Quofda comes up with some great questions some days. Today is no exception. In this case, what is the meaning of my life?
For years, I've struggled with this question. I've read. I've talked. I've done walkabouts with my own fragile state of mind for weeks and months trying to make sense of that ultimate question we can only ask and answer ourselves. What is my purpose for being here? Maybe I already have my answer and this is it.
For as long as I can remember, I have always asked questions. I have a curiosity that cannot be satisfied no matter what the answer is. Always one more "why?". Always one more explanation. The eternal scientist. Never stopping to find out the absolute answers to the absolute questions.

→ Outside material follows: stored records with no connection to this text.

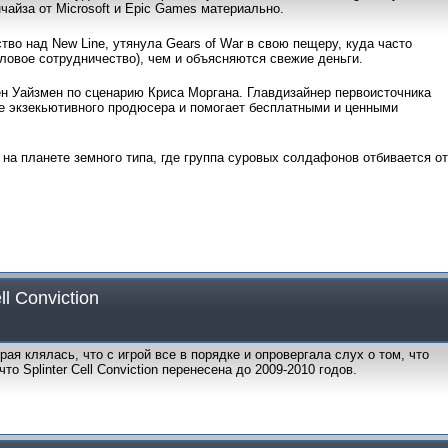
айза от Microsoft и Epic Games материально.
тво над New Line, утянула Gears of War в свою пещеру, куда часто
деловое сотрудничество), чем и объясняются свежие деньги.
ен Уайзмен по сценарию Криса Моргана. Главдизайнер первоисточника
е экзекьютивного продюсера и помогает бесплатными и ценными
 на планете земного типа, где группа суровых солдафонов отбивается от
ll Conviction
рая клялась, что с игрой все в порядке и опровергала слух о том, что
о Splinter Cell Conviction перенесена до 2009-2010 годов.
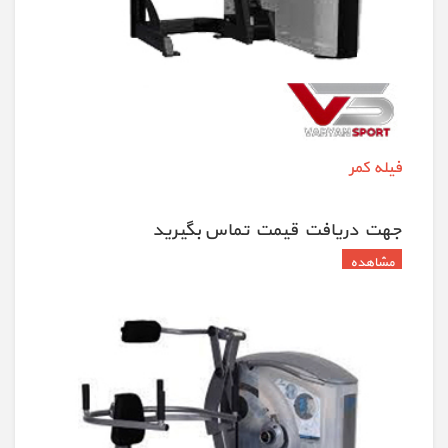
فیله کمر
جهت دريافت قيمت تماس بگيريد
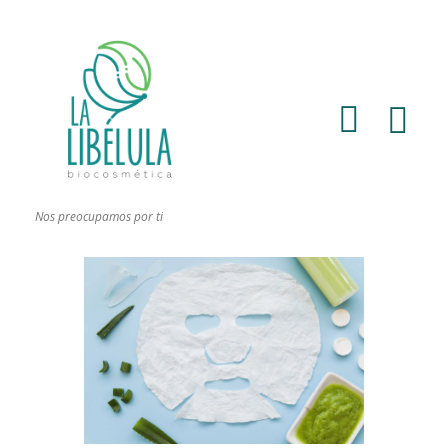
Nos preocupamos por ti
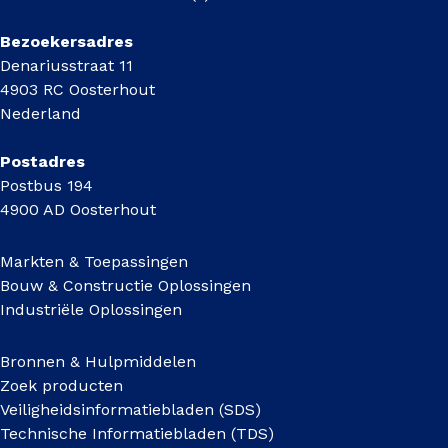
Bezoekersadres
Denariusstraat 11
4903 RC Oosterhout
Nederland
Postadres
Postbus 194
4900 AD Oosterhout
Markten & Toepassingen
Bouw & Constructie Oplossingen
Industriële Oplossingen
Bronnen & Hulpmiddelen
Zoek producten
Veiligheidsinformatiebladen (SDS)
Technische Informatiebladen (TDS)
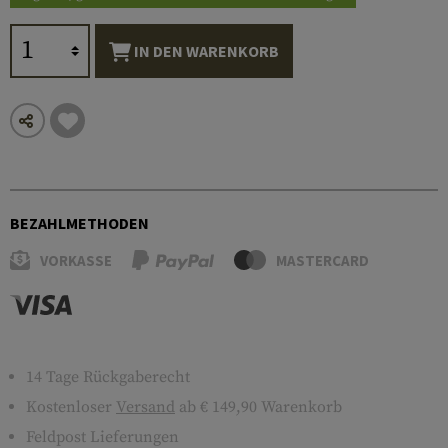
IN DEN WARENKORB
BEZAHLMETHODEN
VORKASSE
MASTERCARD
14 Tage Rückgaberecht
Kostenloser
Versand
ab € 149,90 Warenkorb
Feldpost Lieferungen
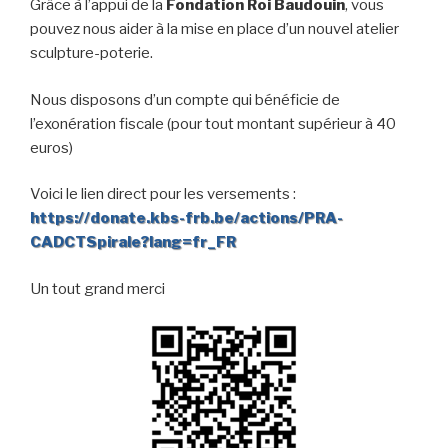
Grâce à l’appui de la
Fondation Roi Baudouin
, vous
pouvez nous aider à la mise en place d’un nouvel atelier
sculpture-poterie.
Nous disposons d’un compte qui bénéficie de
l’exonération fiscale (pour tout montant supérieur à 40
euros)
Voici le lien direct pour les versements :
https://donate.kbs-frb.be/actions/PRA-
CADCTSpirale?lang=fr_FR
Un tout grand merci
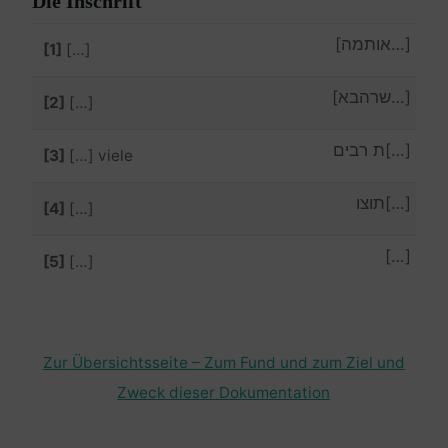
Die Inschrift
[…אותמה]
[1]
[…]
[…שרהבא]
[2]
[…]
[…]ת רבים
[3]
[…] viele
[…]תוצו
[4]
[…]
[…]
[5]
[…]
Zur Übersichtsseite – Zum Fund und zum Ziel und
Zweck dieser Dokumentation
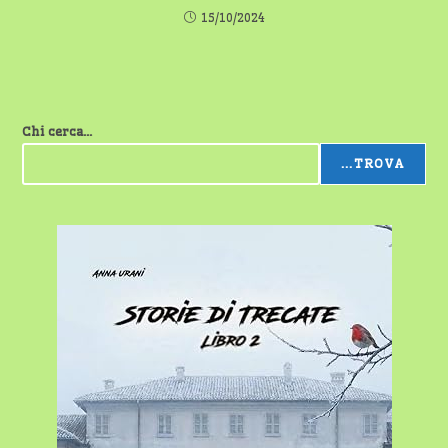
15/10/2024
Chi cerca...
...TROVA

For as long as I can remember, I have always extended my hand to others. As selfish as I am, I can never turn away from a call of help. Regardless of the events and history that transpired, whatever knowledge and experience I have gained in my lifetime, I offer as a second option. An alternate solution to those in need. The friend in need. Always there trying to make a difference in those that matter.
For as long as I can remember, I have always pushed for the limit. Always fixing what's broken. Always tweaking what isn't broke. I could never walk away from a puzzle I haven't solved. I could never walk away from something I know could be better. If someone said it can't be done. I'd show them that it's always possible despite the odds. The gambling builder. Always blurring the limits between improbable and impossible.
The point is, these parts of me. It's not something that someone told me to do. It's not something I picked up along the way. It's just the person that I am. It is who I am in all eventuality. I searched high and low to find the purpose in my life to discover that I didn't need to search high and low for a purpose to my life.
Whether I'm exploring answers to questions that haven't been asked or helping someone in need or changing things for the better, those are my purposes. That is the meaning of my life. No matter what direction I choose, no matter what road I take. I know that as long as they are paths that walk hand in hand with the me that I now know to be me, I will never feel lost in the sea of an empty existence.
So today, I live to redefine this world. To understand, to help, to reshape. This is my purpose. This is my meaning. This is my life.